Scan the entries below and return each line that contains "userSpaceOnUse".

- - - - -

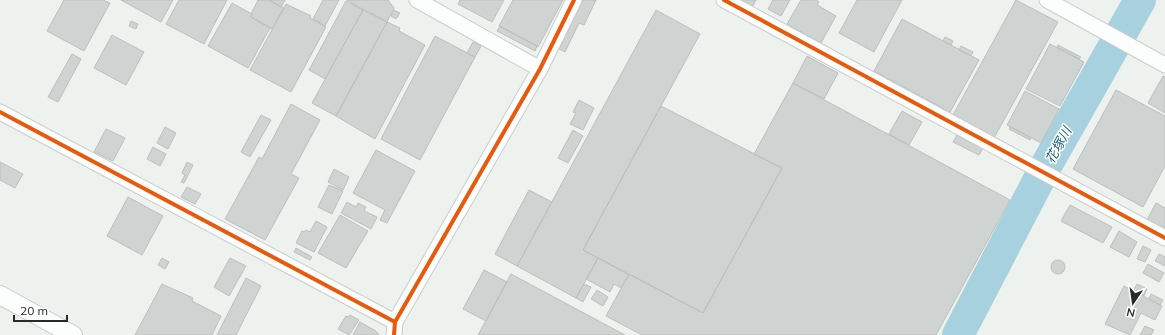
<svg xmlns="http://www.w3.org/2000/svg" width="1165" height="335" viewBox="0 0 1165 335" font-family="Mulish,'Noto Sans JP',sans-serif">
  <style>
    .lines { fill: none; stroke-linecap: round; stroke-linejoin: round }
    .river { stroke: #a7d1de; stroke-width: 32 }
    .building { fill: #cfd3d1; stroke: #bbbfbe }
    .minor-casing { stroke: #cacdcb; stroke-width: 17 }
    .tertiary-casing { stroke: #cacdcb; stroke-width: 20 }
    .minor { stroke: #fcfdfd; stroke-width: 15 }
    .tertiary { stroke: #fcfdfd; stroke-width: 18 }
    .cycleway-casing { stroke: #fff; stroke-width: 6 }
    .cycleway { stroke: #e8590c; stroke-width: 4 }
    .labels { text-anchor: middle; dominant-baseline: central; stroke-width: 3; stroke-linejoin: round; paint-order: stroke }
    .water-label { font-size: 13px; font-style: italic; fill: #136176; stroke: #fff }
  </style>
  <rect width="100%" height="100%" fill="#eef2ef"/>
  <g class="lines">
    <path class="river" d="M958,335L1047,164L1140,0"/>
  </g>
  <path class="building" d="M64,0H103L110,3L84,51L47,31Z
    M121,0H173L161,22Z
    M179,0H227L204,44L166,24Z
    M258,0H269L284,8L272,29L251,17L252,14H251Z
    M269,0H285L281,7Z
    M323,0H339L325,26L313,19Z
    M347,0H388L394,8L387,22L371,13V14Z
    M460,0H504L492,22L458,4Z
    M513,0H563L538,47L499,26Z
    M583,0H596L584,25L579,23L565,52L559,49Z
    M739,0H756L752,7Z
    M773,0H790L781,16L768,9Z
    M801,0H816L819,2L817,5L836,16L821,43L787,24Z
    M857,0H902L874,52L839,33Z
    M1016,0L1058,22L994,138L953,115Z
    M346,1L363,10L325,79L309,70Z
    M232,3L252,14L251,17L270,28L248,68L208,46Z
    M286,4L311,16L310,18L326,27L291,92L250,70Z
    M363,10L387,22L336,116L312,103Z
    M394,10L400,13L396,19L391,16Z
    M656,10L700,34L583,250L598,258L576,298L517,266Z
    M902,19L979,60L950,112L874,71Z
    M131,21L138,24L136,29L129,26Z
    M387,22L400,28L399,31L425,45L375,139L336,116Z
    M500,26L537,46L535,51L497,31Z
    M112,35L144,52L126,85L94,68Z
    M435,36L475,57L420,160L381,139Z
    M945,37L953,41L951,45L943,41Z
    M473,42L481,46L475,57L467,53Z
    M1050,44L1084,62L1060,106L1026,89Z
    M1058,45L1081,57L1079,59L1057,47Z
    M961,46L973,52L971,56L959,50Z
    M72,54L81,59L58,102L48,97Z
    M807,56L838,73L824,99L793,83Z
    M1163,76L1165,77V113L1148,103Z
    M793,83L1010,200L936,335H642L606,316L629,274L703,313L782,168L754,154Z
    M1116,90L1165,116V166L1143,207L1073,169Z
    M1025,91L1059,109L1041,143L1007,125Z
    M579,100L594,108L583,130L570,124L576,113L573,112Z
    M291,104L320,120L291,174L299,178L265,240L225,219L259,157L262,159Z
    M661,106L782,168L703,313L583,250Z
    M902,111L922,122L909,145L889,134Z
    M261,115L271,120L250,157L241,152Z
    M165,127L176,133L168,149L157,143Z
    M1010,127L1031,138L1030,140L1009,129Z
    M106,129L125,138L113,161L94,152Z
    M573,130L583,136L568,163L558,158Z
    M957,135L983,148L979,155L953,142Z
    M153,147L166,154L160,166L147,159Z
    M376,150L415,171L387,223L380,220L385,210L353,193Z
    M0,162L23,174L15,188L0,180Z
    M187,162L193,165L184,183L181,182L185,175L182,173Z
    M334,169L349,177L343,190L328,182Z
    M329,185L343,191L332,214L318,207Z
    M187,187L201,194L195,204L181,197Z
    M529,190L552,202L517,266L495,254Z
    M128,197L163,216L142,255L107,236Z
    M347,202L356,207L358,203L366,207L364,211L377,217L371,229L341,213Z
    M1156,203L1165,208V230L1147,220Z
    M1070,205L1112,227L1103,243L1061,221Z
    M340,215L368,231L346,268L318,253Z
    M316,221L327,227L314,252L296,243L302,231L304,232L306,230L310,232Z
    M1119,231L1137,242L1129,257L1110,247Z
    M1143,246L1151,250L1145,262L1137,259Z
    M296,248L312,257L310,260L294,252Z
    M1159,254L1165,257V266L1155,261Z
    M162,258L169,262L165,269L158,265Z
    M230,258L246,266L229,296L214,287Z
    M598,258L629,275L621,288L614,284L610,292L586,279Z
    M1051 267a7 7 0 1 1 14 0a7 7 0 1 1-14 0Z
    M1148,264L1164,273L1159,282L1143,273Z
    M484,270L507,282L486,321L463,309Z
    M511,274L625,335H478Z
    M246,278L261,286L236,335H217Z
    M162,284L193,298L192,301L221,316L212,335H135Z
    M584,284L591,287L583,302L576,298Z
    M1137,284L1147,289L1144,296L1133,291Z
    M1124,286L1162,306L1155,320L1141,313L1130,335L1105,324Z
    M597,290L608,297L603,306L591,299Z
    M1151,294L1163,300L1160,305L1149,299Z
    M350,315L359,320L349,335L338,329L346,316L348,317Z
    M360,322L376,331L379,335H353Z
    M1145,326L1154,330L1151,335H1140Z"/>
  <g class="lines">
    <g class="minor-casing">
      <path id="minor" d="M417,0L540,69
        M724,0L1165,238
        M1047,0L1165,65
        M0,112L395,322
        M394,335L395,322L540,69L574,0"/>
    </g>
    <g class="tertiary-casing">
      <path id="tertiary" d="M0,295L73,335"/>
    </g>
    <use href="#minor" class="minor"/>
    <use href="#tertiary" class="tertiary"/>
    <g class="cycleway-casing">
      <path id="cycleway" d="M724,0L1165,238
        M0,112L395,322
        M394,335L395,322L540,69L574,0"/>
    </g>
    <use href="#cycleway" class="cycleway"/>
  </g>
  <g class="labels">
    <g class="water-label">
      <text transform="translate(1058 145) rotate(-61)">花塚川</text>
    </g>
  </g>
  <g transform="translate(1133 303) rotate(193)" stroke="#ffffff" stroke-width="3" paint-order="stroke">
  <path d="M0-3L7 15L0 10L-7 15Z" fill="#272a28"/>
  <text y="-6" font-size="11" font-weight="bold" text-anchor="middle" fill="#272a28">N</text>
  </g>
  <path d="M14 315v6h53v-6" fill="none" stroke="#272a28" stroke-width="2"/>
  <text x="20" y="315" font-size="12" fill="#272a28" stroke="#ffffff" stroke-width="3" paint-order="stroke">20 m</text>
</svg>
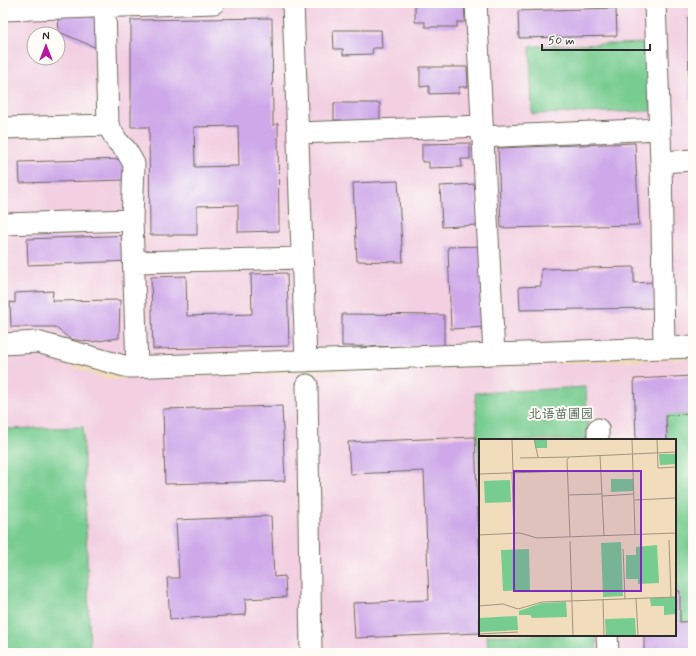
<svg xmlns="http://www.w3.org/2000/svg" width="696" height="656" font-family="Mynerve,'LXGW WenKai TC',sans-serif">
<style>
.built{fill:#f2cfe1;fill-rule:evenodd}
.green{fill:#77cc90;stroke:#517c5e}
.building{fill:#cea8e9;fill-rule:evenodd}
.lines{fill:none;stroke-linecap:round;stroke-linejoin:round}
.minor-casing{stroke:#70695e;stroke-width:23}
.minor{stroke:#fff;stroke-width:21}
.labels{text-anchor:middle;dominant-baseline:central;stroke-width:4;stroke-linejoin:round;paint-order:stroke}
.park-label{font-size:13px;fill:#425b49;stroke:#fdfcf7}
.inset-road{fill:none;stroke:#a29582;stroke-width:1}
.view{fill:#7b2cbf;fill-opacity:0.15;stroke:#7b2cbf;stroke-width:2}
.inset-edge{fill:none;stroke:#2b2b2b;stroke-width:2}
</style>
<rect width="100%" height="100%" fill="#fdfcf7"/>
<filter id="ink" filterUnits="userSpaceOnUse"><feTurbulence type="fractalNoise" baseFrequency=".025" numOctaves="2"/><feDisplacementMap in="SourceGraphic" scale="8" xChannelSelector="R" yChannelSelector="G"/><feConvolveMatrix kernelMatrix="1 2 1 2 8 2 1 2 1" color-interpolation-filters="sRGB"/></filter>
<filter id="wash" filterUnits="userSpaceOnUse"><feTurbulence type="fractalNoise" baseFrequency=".012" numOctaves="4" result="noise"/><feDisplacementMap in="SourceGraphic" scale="16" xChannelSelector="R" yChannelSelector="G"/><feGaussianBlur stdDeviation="0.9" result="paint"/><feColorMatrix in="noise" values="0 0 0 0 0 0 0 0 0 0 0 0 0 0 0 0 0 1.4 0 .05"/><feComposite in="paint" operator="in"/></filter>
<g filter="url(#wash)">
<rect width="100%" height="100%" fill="#f1dcbc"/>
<path class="built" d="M3 3H693V347L137 367 3 343ZM34 34H58V58H34Z
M28 351 108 380 693 359V653H3V352ZM480 440H675V635H480Z"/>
<path class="green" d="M650 43 652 111 532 114 530 46Z
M586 387 588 440H480V492L475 393Z
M693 414V621L680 622 675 591V440H667L666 415Z
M83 427 90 653H3V429Z
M487 635H596L597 653H488Z"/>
<g id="blocks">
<path class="building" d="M415 3H464L465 22H457V27H425V22H415Z
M616 8 617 36 519 38 518 11Z
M97 14 99 49 59 32 58 15Z
M688 17H693V100H689Z
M272 18 273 126 278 123 279 231 238 232V205L197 206V235H150L149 127H131V20ZM238 126 239 166 195 167 194 127Z
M333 30H381L382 48H373L372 54 343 55V49H334Z
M420 67H467L468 87H459V93L429 94V86L420 87Z
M334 103H380V121L342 128V120H334Z
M470 143V159H461L462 167 429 168V162H422V144Z
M635 143 639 225 501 228 498 148Z
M127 159V180L20 183 19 162Z
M398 181 403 262 357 261 353 183Z
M476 184 478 225 442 227 440 186Z
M130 235 131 261 28 265 27 239Z
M482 246 486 327 451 329 448 247Z
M634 267V283L654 282V308L520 310 519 287 541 286V269Z
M287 273 289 346 153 349 151 277 186 276 187 316 252 314 251 274Z
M53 291 52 301 120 300 119 338 91 342 70 339 55 327H11L10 302 15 303V293Z
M342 314 444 315V347L342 346Z
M693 376V414L666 415 667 440H636L634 379Z
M282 406 285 481 165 484 163 409Z
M475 437 480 567V633L355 638 353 603 429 600 424 471 350 474 348 442Z
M271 516 274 577 285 576 286 597 245 599 246 615 170 619 167 578H179L176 520Z
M675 591H680V622L693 621V652L644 653V635H675Z"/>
</g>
</g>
<g filter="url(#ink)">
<use href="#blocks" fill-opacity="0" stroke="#70695e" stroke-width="1"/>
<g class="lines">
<g class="minor-casing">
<path id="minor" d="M293 3 306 361
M476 3 494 354
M655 3 661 162 664 348
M105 7 108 125 117 141 126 150 134 164 132 220 137 367
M3 10 214 3
M3 128 108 125
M298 133 482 126
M482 137 660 129
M661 162 693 160
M3 224 132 220
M134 262 302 258
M3 344 37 342 128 367 693 347
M307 385 311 653
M598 429V440
M607 635 608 653"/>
</g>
<use href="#minor" class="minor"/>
</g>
</g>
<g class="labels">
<g class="park-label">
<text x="561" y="414">北语苗圃园</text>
</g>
</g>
<g transform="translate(479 439)">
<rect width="197" height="197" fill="#f1dcbc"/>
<path d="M56 0H68V9H56ZM180 15H197V25L181 26ZM132 40H154V52L132 53ZM31 41 32 63 6 64 5 42ZM142 103 144 157 124 158 122 104ZM178 106 180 144 159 145V140H147V116H157V108ZM50 110 51 151 24 152 22 111ZM197 158V175L185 176V167H172L171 159ZM87 163 88 178 53 179 51 176H40V172L63 164ZM38 177 39 191 0 193V179ZM156 179 157 197H127L126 180Z" fill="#77cc90"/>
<path class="inset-road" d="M33 0 34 34M55 0 59 18M153 0 156 95M178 0 179 29 197 28M121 16 125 97M41 19 90 18M33 34 35 95M0 35 88 32M89 56 123 55M123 57 155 55M156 61 197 59M0 96 41 94 58 99 197 94M91 98 88 21 90 18 197 13M190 101 192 158M91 102 94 197M144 110 146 160M157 159 159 197M124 160 125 197M0 167 24 165 39 170 63 163 197 158M0 195 39 193"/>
<path class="view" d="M35 32H162V152H35Z"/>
<rect width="197" height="197" class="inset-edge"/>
</g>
<rect width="696" height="656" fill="none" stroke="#fdfcf7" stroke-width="16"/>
<g transform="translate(46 46)"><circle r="19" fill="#fdfcf7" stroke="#a9a8a5"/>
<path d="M0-3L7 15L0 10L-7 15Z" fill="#b5179e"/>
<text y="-6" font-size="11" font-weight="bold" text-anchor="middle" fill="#2b2b2b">N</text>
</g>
<path d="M542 44v6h108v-6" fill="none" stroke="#2b2b2b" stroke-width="2"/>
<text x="548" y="44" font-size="12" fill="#2b2b2b" stroke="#fdfcf7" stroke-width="3" paint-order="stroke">50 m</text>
</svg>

- - - - -

(Finished exercise):
<filter id="ink" filterUnits="userSpaceOnUse"><feTurbulence type="fractalNoise" baseFrequency=".025" numOctaves="2"/><feDisplacementMap in="SourceGraphic" scale="8" xChannelSelector="R" yChannelSelector="G"/><feConvolveMatrix kernelMatrix="1 2 1 2 8 2 1 2 1" color-interpolation-filters="sRGB"/></filter>
<filter id="wash" filterUnits="userSpaceOnUse"><feTurbulence type="fractalNoise" baseFrequency=".012" numOctaves="4" result="noise"/><feDisplacementMap in="SourceGraphic" scale="16" xChannelSelector="R" yChannelSelector="G"/><feGaussianBlur stdDeviation="0.9" result="paint"/><feColorMatrix in="noise" values="0 0 0 0 0 0 0 0 0 0 0 0 0 0 0 0 0 1.4 0 .05"/><feComposite in="paint" operator="in"/></filter>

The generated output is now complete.